After another wait, the pointless frontier dithering where everybody’s leisure is consulted except the passengers’, we crossed the International Bridge over the Rio Grande. We are now technically in Mexico. It is two in the morning, and again nothing is happening.
We’ve been ordered into the dining-car for the Mexican Passport Control. If the American authorities did not wish to see us in bed, the Mexicans cannot bear to see us seated. We form a queue. And there one stands in tedium and fatigue punctuated by waves of anxiety. Table-clothes and cutlery have been whisked away, the dining-car has taken on the aspect of a court-martial. The atmosphere is hostile. The officials are in military uniform. There are armed guards. Two over-belted and buckled officers with their caps on, sit behind a table. At last everybody’s turn comes. The officers make a point of speaking no English. Each separate, identical tourist card – the Mexican travel permit one acquires
as a matter of course with one’s ticket – is stared at. Now and then a finger comes down on the figure of somebody’s birth date. But nothing frightful happens, could happen as one has been trying to tell oneself all the time; this is supposed to be a casual border, good neighbours all, with paths smoothed for the advertised-at tourist.
Back in the sleeping-car, we are told to get off the train for the Customs inspection. Yes, with all our hand luggage. Overcoats too, and sponge bags. A gang of porters appears to drag these articles down for us. There is, we find, a special exorbitant tariff for these nocturnal services. So out we step into the sub-tropical night. Once more the heat is appalling. We are kept hanging around a squalid station for two hours while Red Indian Pygmies, male and female, dig into our bags in the manner of so many terriers burrowing down a hole.

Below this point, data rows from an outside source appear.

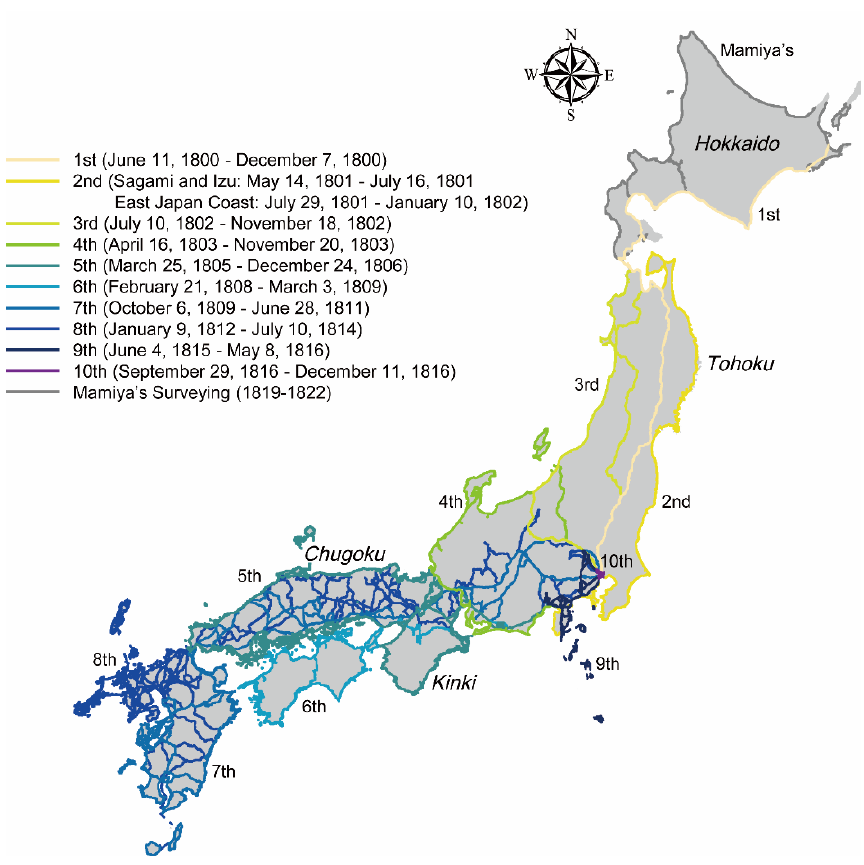
Figure 1. Roads and coastlines in Inoh’s map. The date of the survey is based on [10]. Mamiya Rinzo learned surveying from Inoh Tadataka, and he was in charge of surveying Hokkaido (Ezo) [11]. Source: Digital Inoh’s Map.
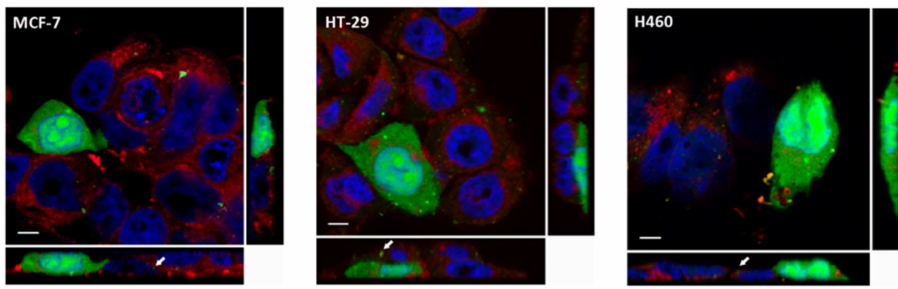
Figure 1. CIGB-552 (50 µ M, in green) is capable of penetrating the three cell lines, displaying two different internalization patterns: fully loaded cells and punctuated pattern (arrow) (scale bar = 5 µ m). Nuclei were labelled using TOPRO-3 probe (blue) and cell membranes were labelled with CellMask (red).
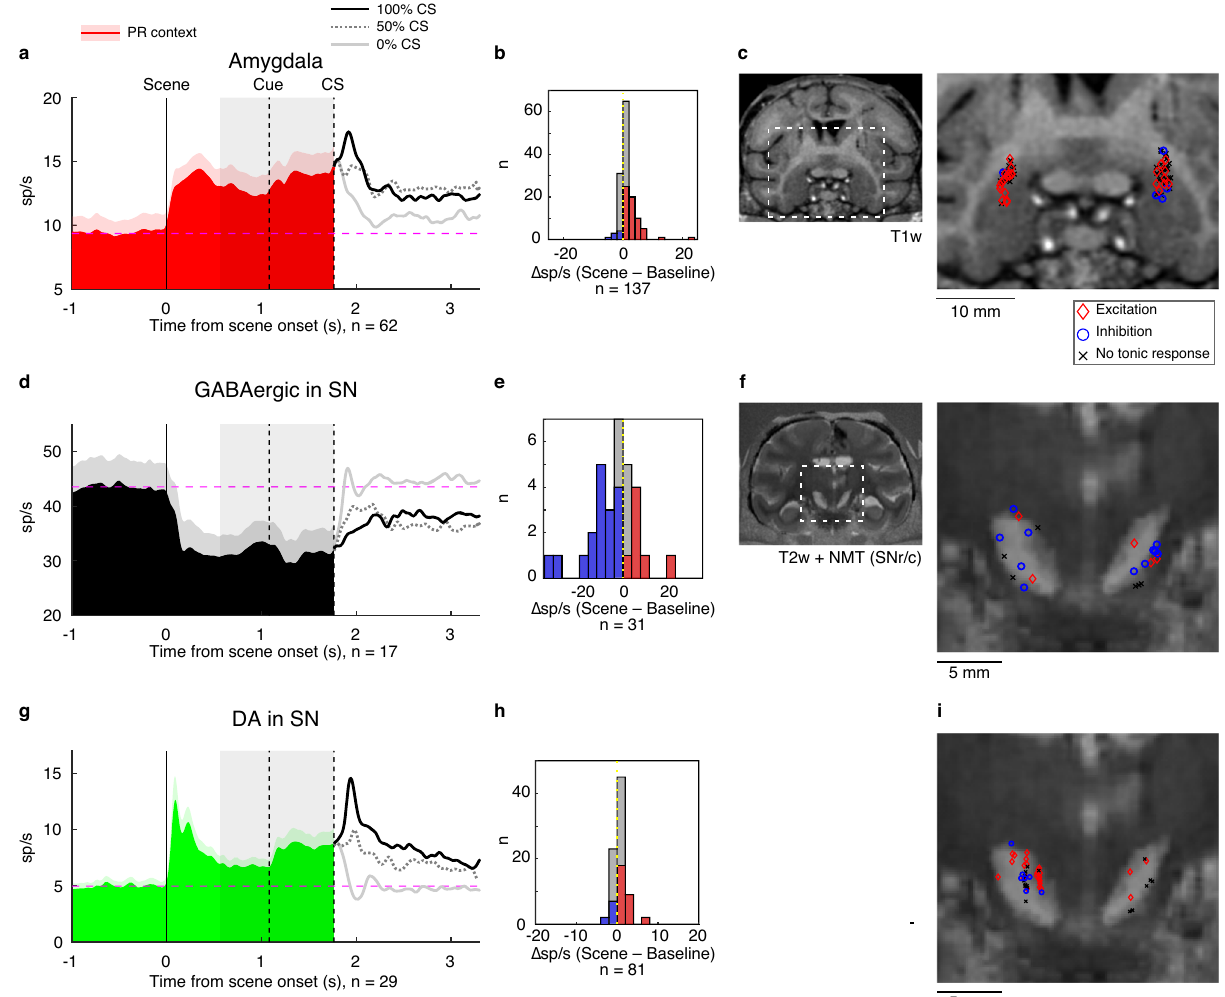
Fig. 5 | Tonic modulation in environmental contexts. a , d , g Population activity for amygdala (excited responses), putative GABAergic (inhibited responses), or putative DA (excited responses) neurons in the Pavlovian task (PR environment). The shaded gray area indicates the spike-count window used to calculate average activities for the tonic component of the scene responses (0 – 1.2s before the CS onset).Tonicexcitation wasshown inmany of amygdala and putative DAneurons. Tonic inhibition was shown in many of putative GABAergic neurons. The shaded red area indicates +1 SEM for the averaged population activity. b , e , h Distribution of responses to PR scene for amygdala, putative GABAergic, and putative DA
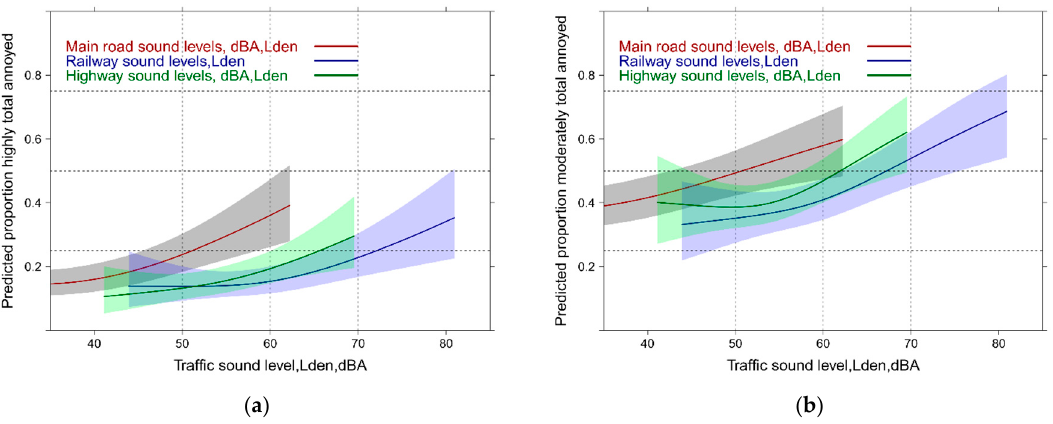
Figure 4. Predicted proportion of total annoyance associated with sound source level (Lden, dBA). ( a ) Proportion highly annoyed; ( b ) Proportion moderately annoyed. Adjusted for age, sex, education, noise sensitivity, health status and the other sound sources.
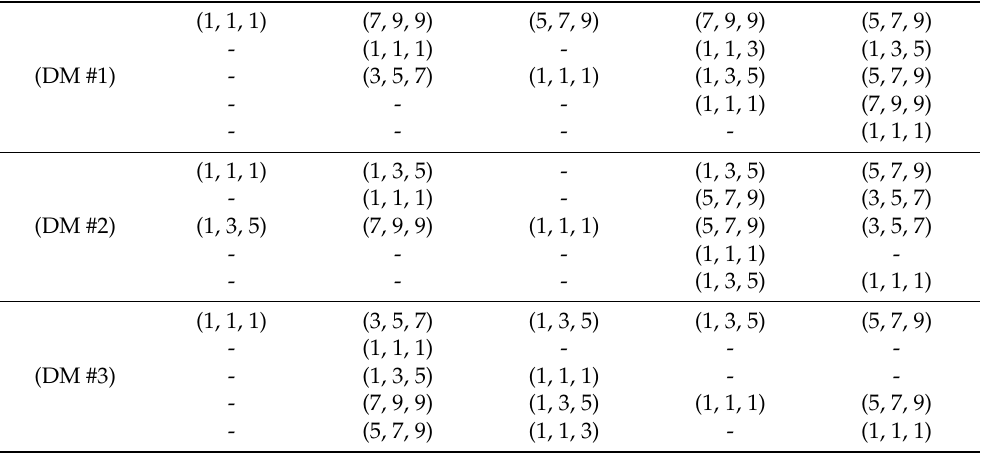
Table 1. The fuzzy pairwise comparison matrixes constructed for the decision-makers (DMs).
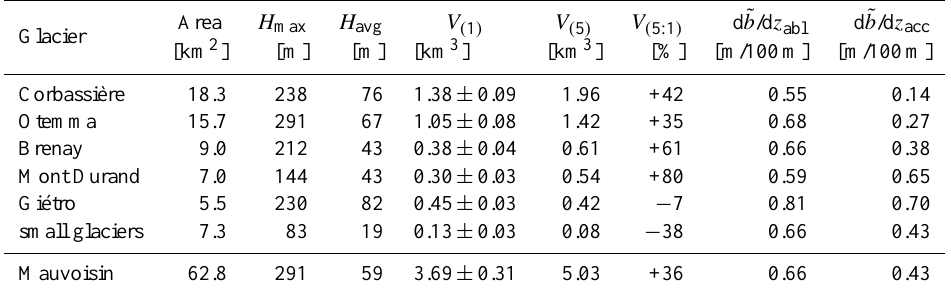
Table 3. Area, maximal ( H max ) and mean ( H avg ) ice thickness, ice volume of (1) ( V ( 1 ) ) and standard deviation, ice volume of (5) ( V ( 5 ) ), the relative ice volume difference between V ( 1 ) and V ( 5 ) ( V ( 5 : 1 ) ), and the calibrated apparent mass balance gradients for the ablation (d ˜ b /d z abl ) and accumulation zone (d ˜ b /d z acc ) of the Mauvoisin region. Glacier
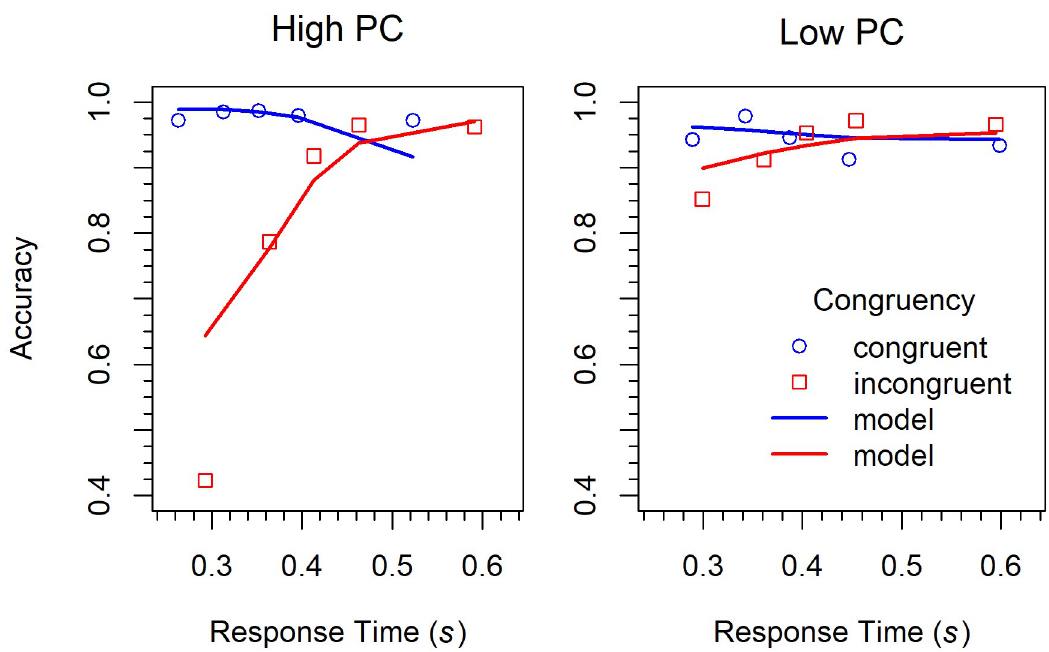
Fig 12. Conditional accuracy functions for the different conditions in Experiment 3 (Simon task). The lines represent the fit of the DMC model.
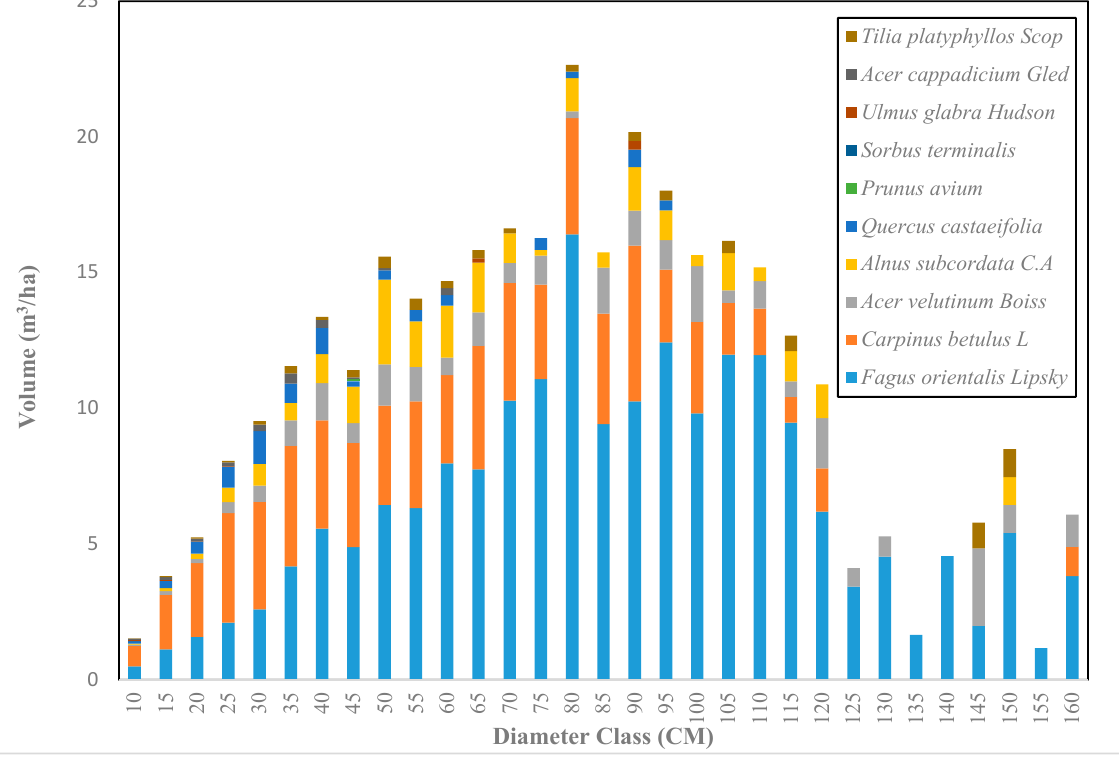
Figure 7. The volume distribution based on diameter class in the Gorazbon section in 2012.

The passengers are beginning to feel the strain. Many of them are elderly or with small children and most of them believed they were travelling for pleasure. They had been coaxed into this by the literature of the travel bureaux: a smiling Mexican in a cart-wheel hat holding up a piece of pottery; a smiling brown boy in the surf at Acapulco holding up a speared fish; a smiling woman in a
rebozo
holding up a
rebozo
. At Nuevo Laredo there is not a smile to the square league. The American railroad men across the river at Laredo despise the Greasers; the Mexicans at Nuevo Laredo loathe the Gringos. The passengers, shoved about and resentful, remember what they used to say at school about people who were coloured and smaller than themselves. The Mexicans do not understand the passengers at all – great, enormous women most of them, going about on trains without hats or escorts, so rude too, what can they be doing it for? Not vows, surely, being all heretics. No one trusts anyone a millimetre.